_节选:_
______
这里又给http server加上了一个/sdp路径下的POST处理函数，里面的操作有两个：

• 接收Offer SDP，调用SetRemoteDescription存储

• 将pending列表中的ICECandidate信息全部发给对面

结合前面的OnICECandidate里面的操作，进一步验证了这个程序处理Offer/Answer和ICECandidate的顺序：先交换Offer/Answer，完成后再交换ICECandidate

// Start HTTP server that accepts requests from the answer process
go func() { panic(http.ListenAndServe(*offerAddr, nil)) }()

启动前面定义好的http server，开始接收Offer/Answer和ICECandidate信息

// Create a datachannel with label 'data'
dataChannel, err := peerConnection.CreateDataChannel("data", nil)
if err != nil {
    panic(err)
}

// Set the handler for Peer connection state
// This will notify you when the peer has connected/disconnected
peerConnection.OnConnectionStateChange(func(s webrtc.PeerConnectionState) {
    fmt.Printf("Peer Connection State has changed: %s\n", s.String())

    if s == webrtc.PeerConnectionStateFailed {
        // Wait until PeerConnection has had no network activity for 30 seconds or another failure. It may be reconnected using an ICE Restart.
______
_分割数据集中的数据行:_
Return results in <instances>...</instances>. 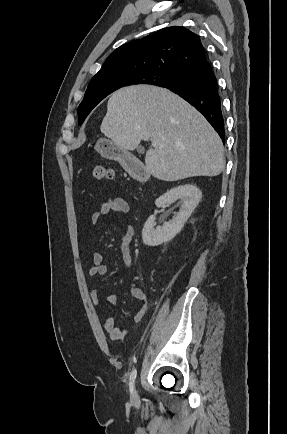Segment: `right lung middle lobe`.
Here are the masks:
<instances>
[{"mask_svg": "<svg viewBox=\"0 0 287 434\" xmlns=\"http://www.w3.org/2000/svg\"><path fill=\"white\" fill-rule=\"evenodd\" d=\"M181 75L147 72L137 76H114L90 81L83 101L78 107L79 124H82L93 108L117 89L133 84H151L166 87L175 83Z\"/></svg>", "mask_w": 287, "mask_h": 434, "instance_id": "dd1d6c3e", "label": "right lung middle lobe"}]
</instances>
______
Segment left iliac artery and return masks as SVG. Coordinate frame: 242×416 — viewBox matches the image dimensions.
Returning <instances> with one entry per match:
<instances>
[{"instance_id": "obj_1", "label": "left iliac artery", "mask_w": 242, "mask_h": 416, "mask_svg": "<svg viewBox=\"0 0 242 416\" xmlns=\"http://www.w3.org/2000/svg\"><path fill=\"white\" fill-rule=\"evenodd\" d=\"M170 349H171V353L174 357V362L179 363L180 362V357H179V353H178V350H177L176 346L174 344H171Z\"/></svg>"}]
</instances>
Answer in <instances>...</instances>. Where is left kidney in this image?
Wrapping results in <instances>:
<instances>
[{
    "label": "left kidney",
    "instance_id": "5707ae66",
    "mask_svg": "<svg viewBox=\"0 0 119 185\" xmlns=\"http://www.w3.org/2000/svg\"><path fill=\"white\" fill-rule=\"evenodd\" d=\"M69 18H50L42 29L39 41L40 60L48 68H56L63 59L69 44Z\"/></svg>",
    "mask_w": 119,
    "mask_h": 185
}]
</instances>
______
_练习任务:_
1. 判断以下三条说法是否与这段 WebRTC 代码讲解相符，每条答“是”或“否”，并原样引用起决定作用的原文：(a) /sdp 路径下的 POST 处理函数会调用 SetRemoteDescription 来存储收到的 Offer SDP；(b) 这个程序先交换 ICECandidate，再交换 Offer/Answer；(c) 程序创建的数据通道标签是 data。
2. 接着这段 WebRTC 代码讲解的最后一行往下写。
完成作业用不到这些记录。

_参考答案:_
1.
(a) 是。“接收Offer SDP，调用SetRemoteDescription存储”
(b) 否。“先交换Offer/Answer，完成后再交换ICECandidate”
(c) 是。“Create a datachannel with label 'data'”

2.
        // Use webrtc.PeerConnectionStateDisconnected if you are interested in detecting faster timeout.
        // Note that the PeerConnection may come back from PeerConnectionStateDisconnected.
        fmt.Println("Peer Connection has gone to failed exiting")
        os.Exit(0)
    }
})

// Register channel opening handling
dataChannel.OnOpen(func() {
    fmt.Printf("Data channel '%s'-'%d' open. Random messages will now be sent to any connected DataChannels every 5 seconds\n", dataChannel.Label(), dataChannel.ID())

    for range time.NewTicker(5 * time.Second).C {
        message := signal.RandSeq(15)
        fmt.Printf("Sending '%s'\n", message)

        // Send the message as text
        sendTextErr := dataChannel.SendText(message)
        if sendTextErr != nil {
            panic(sendTextErr)
        }
    }
})

// Register text message handling
dataChannel.OnMessage(func(msg webrtc.DataChannelMessage) {
    fmt.Printf("Message from DataChannel '%s': '%s'\n", dataChannel.Label(), string(msg.Data))
})

这里定义了连接建立之后用dataChannel发送测试数据的操作，没啥好分析的

// Create an offer to send to the other process
offer, err := peerConnection.CreateOffer(nil)
if err != nil {
    panic(err)
}

// Sets the LocalDescription, and starts our UDP listeners
// Note: this will start the gathering of ICE candidates
if err = peerConnection.SetLocalDescription(offer); err != nil {
    panic(err)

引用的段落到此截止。